Les gens comme Mathurine Goret n’existent qu’à la condition de brocanter toujours et sur tout. Aussitôt qu’elle entendit parler de M. Lecoq et de son trafic, elle prit les devants et rassembla une quantité considérable de pièces de six livres qu’elle lui offrit sous main à quarante sous les douze.

M. Lecoq arriva, marchanda, causa. On but ensemble, on jura de compte à demi, on fit affaire, et, trois jours après, M. Lecoq tapait sur le ventre de la Goret qu’il appelait par son petit nom.

C’était en vérité un bon vivant, et il apportait toujours une bouteille de quelque chose.

Le dimanche suivant, autour de l’église, dans le cimetière de Mortefontaine, les paysans disaient que si ce Lecoq n’avait pas été si jeune, Mathurine aurait peut-être bien fait la bêtise de l’épouser.

Ce M. Lecoq pouvait avoir quarante ans.

Au bout d’une semaine, il amena très mystérieusement chez la richarde un jeune homme d’une trentaine d’années qui coucha à la ferme, et, le lendemain, une des dames les plus huppées du pays, Mme la comtesse du Bréhut de Clare vint rendre visite à ce même jeune homme, chez Mathurine.

Le fils Goret, qu’on traitait à la maison un peu moins doucement qu’un chien, dit dans le hameau que le jeune homme avait reçu la dame couché sur son lit, et que la dame lui avait baisé la main.

Or, nous allions omettre de le mentionner, il y avait dans la famille Goret une histoire romanesque et même invraisemblable : une fois en quarante-deux ans, les Goret avaient fait l’aumône.

C’était du temps de Goret Ier, le conquérant.

Un homme et un enfant étaient venus de nuit frapper à la porte de son taudis.

L’homme s’était donné pour un duc et pair fugitif ; l’enfant était le dauphin, fils de Louis XVI, échappé de la tour du Temple miraculeusement.

Je ne sais pas si Goret Ier eût secouru une sincère infortune, mais l’idée qu’il était en face d’un fils de roi le frappa. Il se dit :

— J’aurai bon, s’il remonte jamais sur son trône.

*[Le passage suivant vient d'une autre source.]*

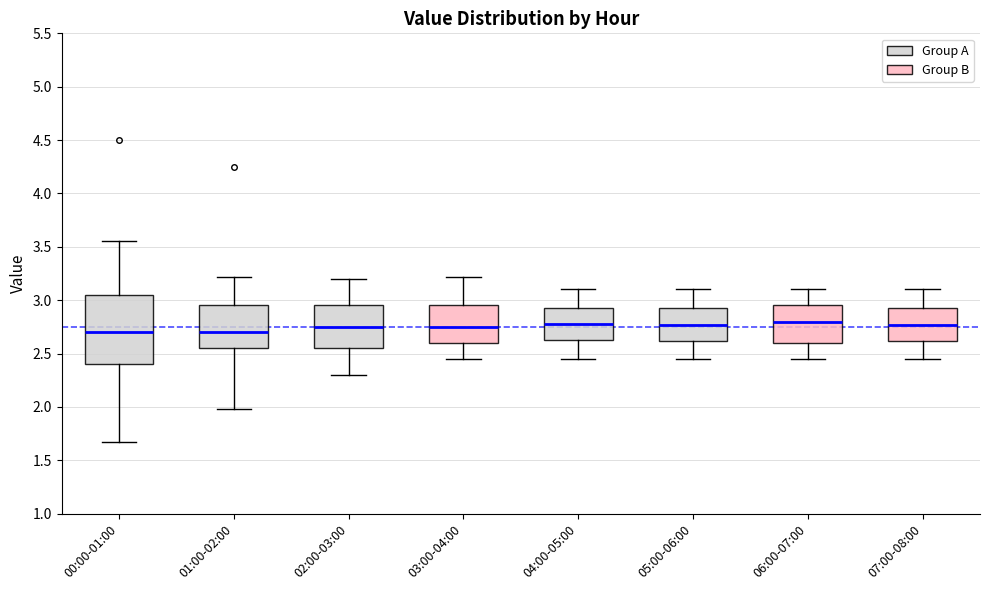

Which box is the tallest, from its lower edge to its upper edge?

00:00-01:00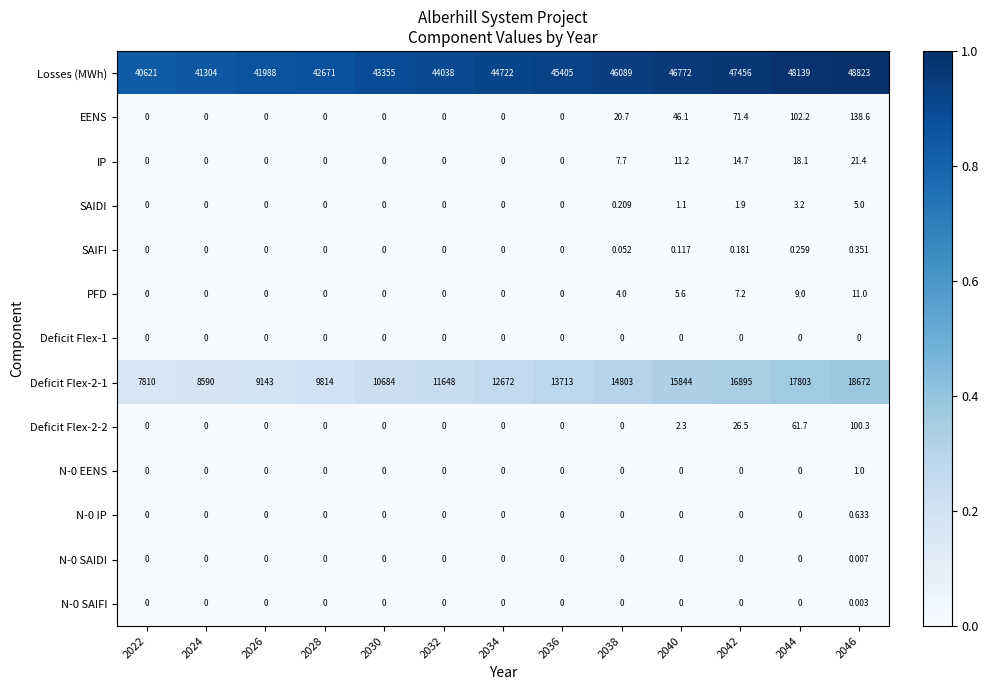

Which series has the largest total across all categories?

Losses (MWh)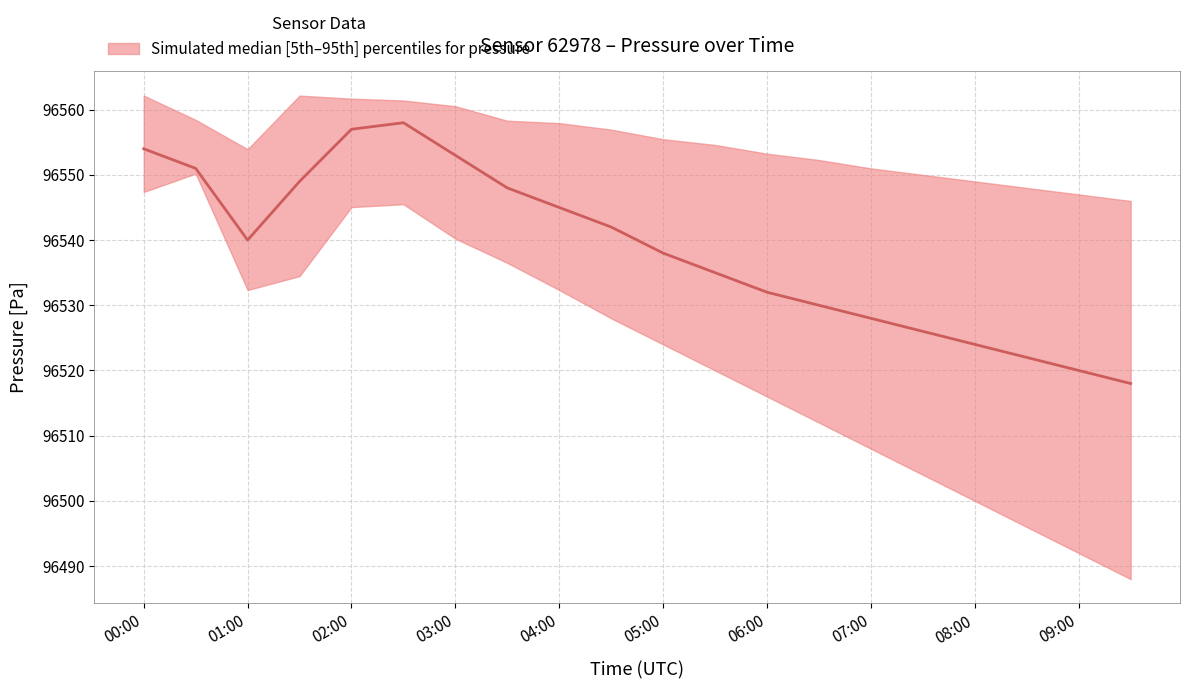

Which series has the largest total across all categories?

p95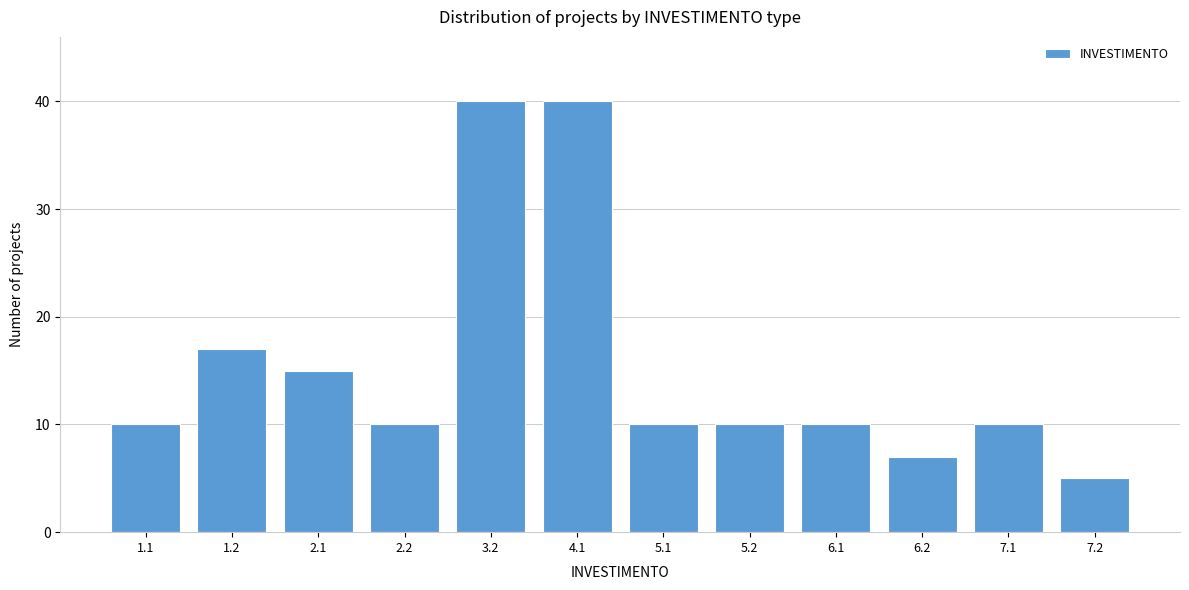

Reading left to right, extract all data points from this chart.

10	17	15	10	40	40	10	10	10	7	10	5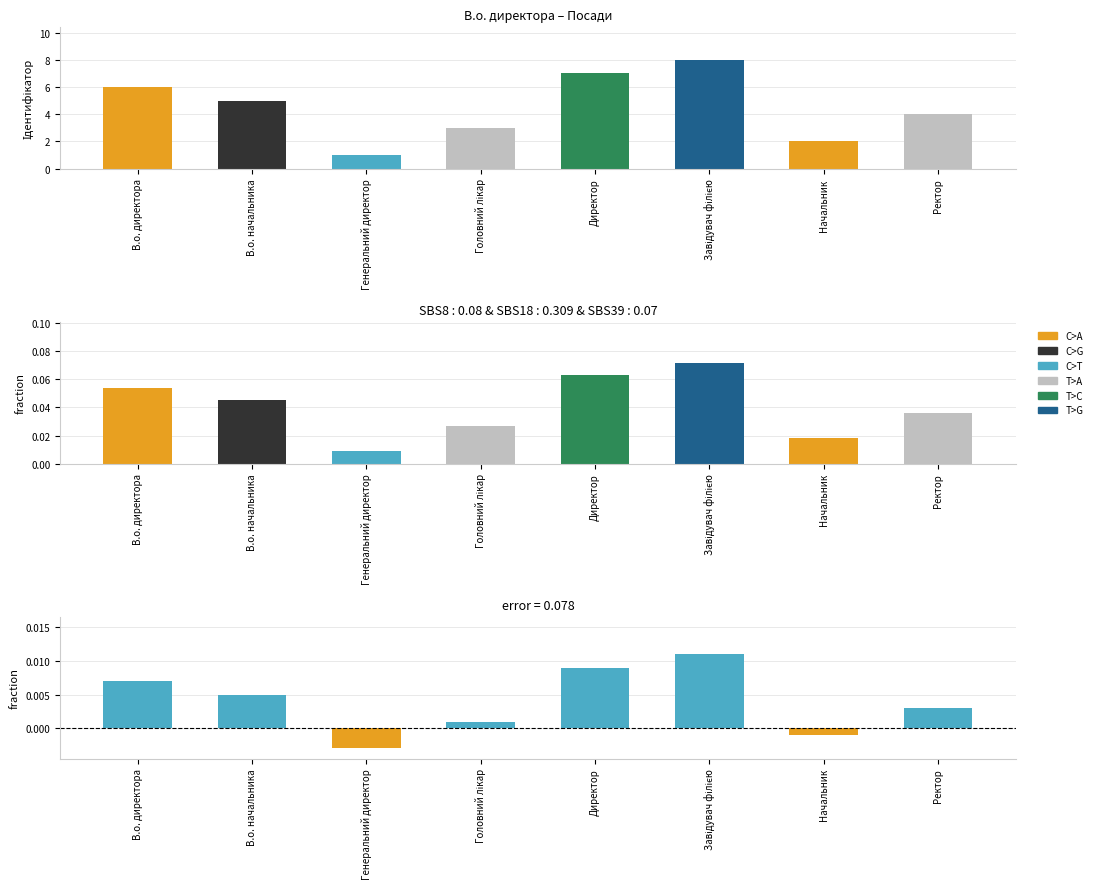

What is the label of the 3rd bar from the left?

Генеральний директор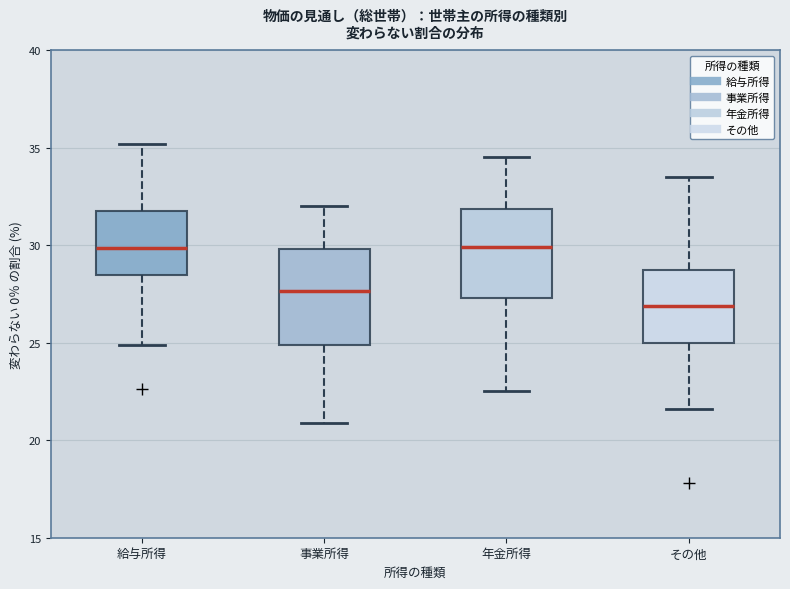

Which box has the lowest median line?

その他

Et il alla marauder une poule dans le voisinage pour lui faire à souper. Bien plus, quand Louis XVII s’en alla, le lendemain matin, Goret Ier lui prêta une pièce de 30 sous.

Goret II avait transmis cette légende à la Goret, qui ne connaissait pas de plus étonnant trait de munificence.

Le jeune homme, amené par M. Lecoq, resta trois jours à la ferme.

Chaque matin, Mme la comtesse de Clare vint le visiter et lui baiser la main.

Il était beau garçon, blanc de teint, châtain de cheveux et coiffé comme les têtes de Louis XV sur les monnaies de 24 livres (on en voyait encore alors). Le fils Goret disait que sa mère et M. Lecoq s’étaient amusés tout un soir à comparer la figure du jeune homme avec l’empreinte d’un de ces louis de 24 francs.

La Goret, qui avait bu beaucoup de cassis, s’était mise à genoux devant le jeune homme et lui avait donné son chapelet à toucher, comme s’il eût eu pouvoir de le bénir.

Il s’appelait M. Nicolas, et quand il parlait de son père qu’il nommait tantôt Saint-Louis, tantôt Naundorff, il faisait le signe de la croix.

Il partit après les trois jours écoulés, mystérieusement, comme il était venu.

Le fils Goret raconta que sa mère lui avait offert une bourse pleine d’or, au moment du départ, et qu’il s’en était allé, de nuit, dans la voiture de Mme la comtesse de Clare, escorté par quatre messieurs à cheval ; qui s’appelaient entre eux M. le colonel, M. le comte et Mgr l’archevêque.